Vie, vieillesse et mort d’une femme du peuple / Didier Eribon

Vie, vieillesse et mort d’une femme du peuple / Didier Eribon
Flammarion, Nouvel avenir, 2023, 327 p.
# Essai
Présentation
Didier Eribon avait élargi une première fois la cercle de ses lecteurs avec son livre (et ses adaptations sur scène et au cinéma) Retour à Reims, dans lequel il interrogeait, à l’occasion de la mort de son père, son milieu social d’origine : celui du monde ouvrier du nord-est de la France. Ou quel regard un homme, sociologue et philosophe, parfaitement intégré au monde académique, portait sur son milieu d’origine quand son parcours attestait d’un acte de rupture constant avec celui-ci. Poursuivant dans cette veine où l’autobiographie fait figure de point d’ancrage au développement du discours théorique, il se saisit ici du thème de la vieillesse, envisagée essentiellement sous l’angle de la dépendance, telle qu’il la découvre avec l’entrée de sa mère en EHPAD, suivie de son rapide dépérissement. Se tisse ainsi au fil des pages une double trame où le récit du fils nourrit les réflexions de l’intellectuel. Et inversement.

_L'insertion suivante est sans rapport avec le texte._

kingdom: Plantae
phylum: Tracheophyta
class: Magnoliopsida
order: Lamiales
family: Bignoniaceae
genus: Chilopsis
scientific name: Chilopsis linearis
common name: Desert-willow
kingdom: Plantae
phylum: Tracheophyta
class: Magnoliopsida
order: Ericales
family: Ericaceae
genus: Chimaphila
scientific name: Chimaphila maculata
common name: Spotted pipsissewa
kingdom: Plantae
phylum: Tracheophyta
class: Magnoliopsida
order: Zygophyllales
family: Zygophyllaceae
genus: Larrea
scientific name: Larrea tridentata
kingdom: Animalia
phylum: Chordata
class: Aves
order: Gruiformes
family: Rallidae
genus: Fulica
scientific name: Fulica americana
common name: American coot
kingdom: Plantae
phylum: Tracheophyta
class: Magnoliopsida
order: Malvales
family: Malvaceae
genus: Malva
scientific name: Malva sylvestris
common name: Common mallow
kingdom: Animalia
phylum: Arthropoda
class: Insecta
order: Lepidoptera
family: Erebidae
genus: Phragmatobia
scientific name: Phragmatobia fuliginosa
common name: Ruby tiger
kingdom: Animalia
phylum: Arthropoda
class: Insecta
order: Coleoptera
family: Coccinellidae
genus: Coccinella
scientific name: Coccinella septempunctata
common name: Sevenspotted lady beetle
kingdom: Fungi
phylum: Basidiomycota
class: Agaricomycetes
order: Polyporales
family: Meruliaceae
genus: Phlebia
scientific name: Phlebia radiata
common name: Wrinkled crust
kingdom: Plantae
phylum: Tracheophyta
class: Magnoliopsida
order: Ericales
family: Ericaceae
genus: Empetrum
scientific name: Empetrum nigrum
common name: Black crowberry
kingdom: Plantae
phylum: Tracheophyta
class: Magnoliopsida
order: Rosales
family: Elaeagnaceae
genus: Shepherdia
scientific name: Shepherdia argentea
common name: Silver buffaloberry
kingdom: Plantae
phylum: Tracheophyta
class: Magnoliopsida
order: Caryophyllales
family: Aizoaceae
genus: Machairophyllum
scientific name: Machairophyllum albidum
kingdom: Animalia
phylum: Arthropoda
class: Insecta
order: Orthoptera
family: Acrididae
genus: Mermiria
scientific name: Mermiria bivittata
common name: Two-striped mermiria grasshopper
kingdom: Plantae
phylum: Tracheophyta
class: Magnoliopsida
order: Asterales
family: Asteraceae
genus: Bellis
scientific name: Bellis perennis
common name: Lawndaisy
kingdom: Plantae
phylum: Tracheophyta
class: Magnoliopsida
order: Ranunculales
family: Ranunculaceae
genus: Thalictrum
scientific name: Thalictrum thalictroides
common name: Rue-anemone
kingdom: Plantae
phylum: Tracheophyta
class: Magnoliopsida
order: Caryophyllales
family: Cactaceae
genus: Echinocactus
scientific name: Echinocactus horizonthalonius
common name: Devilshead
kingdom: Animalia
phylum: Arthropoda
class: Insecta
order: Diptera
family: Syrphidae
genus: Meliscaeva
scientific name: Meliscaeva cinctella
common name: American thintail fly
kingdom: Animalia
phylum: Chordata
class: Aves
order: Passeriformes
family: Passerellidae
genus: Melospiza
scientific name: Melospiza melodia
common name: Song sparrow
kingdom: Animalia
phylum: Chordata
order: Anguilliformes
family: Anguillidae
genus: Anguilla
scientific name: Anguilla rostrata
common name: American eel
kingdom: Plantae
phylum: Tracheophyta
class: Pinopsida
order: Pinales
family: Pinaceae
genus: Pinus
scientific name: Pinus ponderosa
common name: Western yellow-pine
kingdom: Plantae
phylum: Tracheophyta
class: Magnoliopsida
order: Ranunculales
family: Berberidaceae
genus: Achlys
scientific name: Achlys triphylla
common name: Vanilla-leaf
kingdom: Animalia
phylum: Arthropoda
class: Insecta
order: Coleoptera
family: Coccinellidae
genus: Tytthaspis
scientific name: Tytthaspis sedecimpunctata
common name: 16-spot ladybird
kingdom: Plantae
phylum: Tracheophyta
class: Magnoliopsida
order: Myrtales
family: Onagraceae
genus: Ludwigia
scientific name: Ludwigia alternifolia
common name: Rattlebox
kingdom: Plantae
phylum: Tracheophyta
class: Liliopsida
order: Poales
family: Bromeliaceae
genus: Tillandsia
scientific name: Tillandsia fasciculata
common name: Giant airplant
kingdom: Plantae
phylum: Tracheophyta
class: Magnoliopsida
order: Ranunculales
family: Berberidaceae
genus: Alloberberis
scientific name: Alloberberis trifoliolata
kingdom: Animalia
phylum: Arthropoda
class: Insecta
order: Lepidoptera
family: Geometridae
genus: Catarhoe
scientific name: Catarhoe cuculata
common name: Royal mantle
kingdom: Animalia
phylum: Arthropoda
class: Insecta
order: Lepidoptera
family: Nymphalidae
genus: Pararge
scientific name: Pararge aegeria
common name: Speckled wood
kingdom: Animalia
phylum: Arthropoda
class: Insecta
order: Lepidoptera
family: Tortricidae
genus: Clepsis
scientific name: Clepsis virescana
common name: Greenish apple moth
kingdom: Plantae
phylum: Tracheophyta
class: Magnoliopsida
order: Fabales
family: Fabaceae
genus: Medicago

La richesse du regard de Didier Eribon sur la vieillesse consiste sans doute en grande partie en ce qu’il parvient à concilier l’ingénuité de qui découvre l’univers de la dépendance et des lieux de réclusion du grand âge, et l’apport critique et informé d’un théoricien qui a lu les plus grands auteurs sur le sujet de la vieillesse, à commencer par Simone de Beauvoir et Norbert Elias. Le lecteur se trouve entraîné et conduit dans une valse d’allers-retours entre d’une part les observations et les émotions du fils, et d’autre part les souvenirs de lecture qui s’y associent et créent du sens – là où, singulièrement, il fait défaut.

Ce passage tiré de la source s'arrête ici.